*Records supplied:*
┌──
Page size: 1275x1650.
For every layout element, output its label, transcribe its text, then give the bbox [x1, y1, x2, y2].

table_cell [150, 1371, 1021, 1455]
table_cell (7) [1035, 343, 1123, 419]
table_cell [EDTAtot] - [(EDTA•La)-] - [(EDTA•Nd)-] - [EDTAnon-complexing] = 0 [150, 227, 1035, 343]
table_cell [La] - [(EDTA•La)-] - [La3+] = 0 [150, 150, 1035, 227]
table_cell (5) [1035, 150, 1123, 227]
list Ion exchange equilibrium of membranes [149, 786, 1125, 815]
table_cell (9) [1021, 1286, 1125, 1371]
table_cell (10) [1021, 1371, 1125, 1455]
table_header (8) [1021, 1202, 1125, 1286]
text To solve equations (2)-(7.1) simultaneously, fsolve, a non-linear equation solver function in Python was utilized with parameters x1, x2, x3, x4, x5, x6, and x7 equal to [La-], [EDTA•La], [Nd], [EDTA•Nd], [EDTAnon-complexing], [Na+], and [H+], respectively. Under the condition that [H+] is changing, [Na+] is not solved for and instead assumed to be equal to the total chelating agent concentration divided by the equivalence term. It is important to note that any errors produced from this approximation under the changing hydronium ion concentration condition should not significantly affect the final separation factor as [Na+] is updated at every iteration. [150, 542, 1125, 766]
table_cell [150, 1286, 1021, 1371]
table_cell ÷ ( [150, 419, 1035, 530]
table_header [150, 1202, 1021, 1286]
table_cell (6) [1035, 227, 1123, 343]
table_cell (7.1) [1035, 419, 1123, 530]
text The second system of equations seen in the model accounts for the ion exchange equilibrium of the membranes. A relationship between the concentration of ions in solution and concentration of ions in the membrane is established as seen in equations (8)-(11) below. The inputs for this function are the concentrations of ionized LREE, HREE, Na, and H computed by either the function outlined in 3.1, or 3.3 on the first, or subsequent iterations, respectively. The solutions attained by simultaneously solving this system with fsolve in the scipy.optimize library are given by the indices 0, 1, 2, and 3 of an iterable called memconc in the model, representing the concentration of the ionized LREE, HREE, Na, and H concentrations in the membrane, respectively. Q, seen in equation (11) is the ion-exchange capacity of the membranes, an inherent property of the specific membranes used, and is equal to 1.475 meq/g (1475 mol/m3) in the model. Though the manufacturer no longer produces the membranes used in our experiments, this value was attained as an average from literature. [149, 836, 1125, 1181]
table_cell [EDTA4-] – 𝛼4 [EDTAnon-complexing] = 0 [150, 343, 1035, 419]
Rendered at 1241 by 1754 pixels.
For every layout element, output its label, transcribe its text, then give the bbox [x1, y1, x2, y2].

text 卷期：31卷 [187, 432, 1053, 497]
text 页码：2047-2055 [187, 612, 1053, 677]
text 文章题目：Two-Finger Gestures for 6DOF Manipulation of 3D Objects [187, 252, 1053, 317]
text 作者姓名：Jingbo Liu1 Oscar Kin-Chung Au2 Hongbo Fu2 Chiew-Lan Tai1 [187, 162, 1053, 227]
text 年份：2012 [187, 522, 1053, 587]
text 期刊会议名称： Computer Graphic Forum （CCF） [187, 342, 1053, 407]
└──
*Task requirements:* Having read the entries above, set each one down again exactly.

*Expected output:*
Page size: 1275x1650.
For every layout element, output its label, transcribe its text, then give the bbox [x1, y1, x2, y2].

table_cell [150, 1371, 1021, 1455]
table_cell (7) [1035, 343, 1123, 419]
table_cell [EDTAtot] - [(EDTA•La)-] - [(EDTA•Nd)-] - [EDTAnon-complexing] = 0 [150, 227, 1035, 343]
table_cell [La] - [(EDTA•La)-] - [La3+] = 0 [150, 150, 1035, 227]
table_cell (5) [1035, 150, 1123, 227]
list Ion exchange equilibrium of membranes [149, 786, 1125, 815]
table_cell (9) [1021, 1286, 1125, 1371]
table_cell (10) [1021, 1371, 1125, 1455]
table_header (8) [1021, 1202, 1125, 1286]
text To solve equations (2)-(7.1) simultaneously, fsolve, a non-linear equation solver function in Python was utilized with parameters x1, x2, x3, x4, x5, x6, and x7 equal to [La-], [EDTA•La], [Nd], [EDTA•Nd], [EDTAnon-complexing], [Na+], and [H+], respectively. Under the condition that [H+] is changing, [Na+] is not solved for and instead assumed to be equal to the total chelating agent concentration divided by the equivalence term. It is important to note that any errors produced from this approximation under the changing hydronium ion concentration condition should not significantly affect the final separation factor as [Na+] is updated at every iteration. [150, 542, 1125, 766]
table_cell [150, 1286, 1021, 1371]
table_cell ÷ ( [150, 419, 1035, 530]
table_header [150, 1202, 1021, 1286]
table_cell (6) [1035, 227, 1123, 343]
table_cell (7.1) [1035, 419, 1123, 530]
text The second system of equations seen in the model accounts for the ion exchange equilibrium of the membranes. A relationship between the concentration of ions in solution and concentration of ions in the membrane is established as seen in equations (8)-(11) below. The inputs for this function are the concentrations of ionized LREE, HREE, Na, and H computed by either the function outlined in 3.1, or 3.3 on the first, or subsequent iterations, respectively. The solutions attained by simultaneously solving this system with fsolve in the scipy.optimize library are given by the indices 0, 1, 2, and 3 of an iterable called memconc in the model, representing the concentration of the ionized LREE, HREE, Na, and H concentrations in the membrane, respectively. Q, seen in equation (11) is the ion-exchange capacity of the membranes, an inherent property of the specific membranes used, and is equal to 1.475 meq/g (1475 mol/m3) in the model. Though the manufacturer no longer produces the membranes used in our experiments, this value was attained as an average from literature. [149, 836, 1125, 1181]
table_cell [EDTA4-] – 𝛼4 [EDTAnon-complexing] = 0 [150, 343, 1035, 419]
Rendered at 1241 by 1754 pixels.
For every layout element, output its label, transcribe its text, then give the bbox [x1, y1, x2, y2].

text 卷期：31卷 [187, 432, 1053, 497]
text 页码：2047-2055 [187, 612, 1053, 677]
text 文章题目：Two-Finger Gestures for 6DOF Manipulation of 3D Objects [187, 252, 1053, 317]
text 作者姓名：Jingbo Liu1 Oscar Kin-Chung Au2 Hongbo Fu2 Chiew-Lan Tai1 [187, 162, 1053, 227]
text 年份：2012 [187, 522, 1053, 587]
text 期刊会议名称： Computer Graphic Forum （CCF） [187, 342, 1053, 407]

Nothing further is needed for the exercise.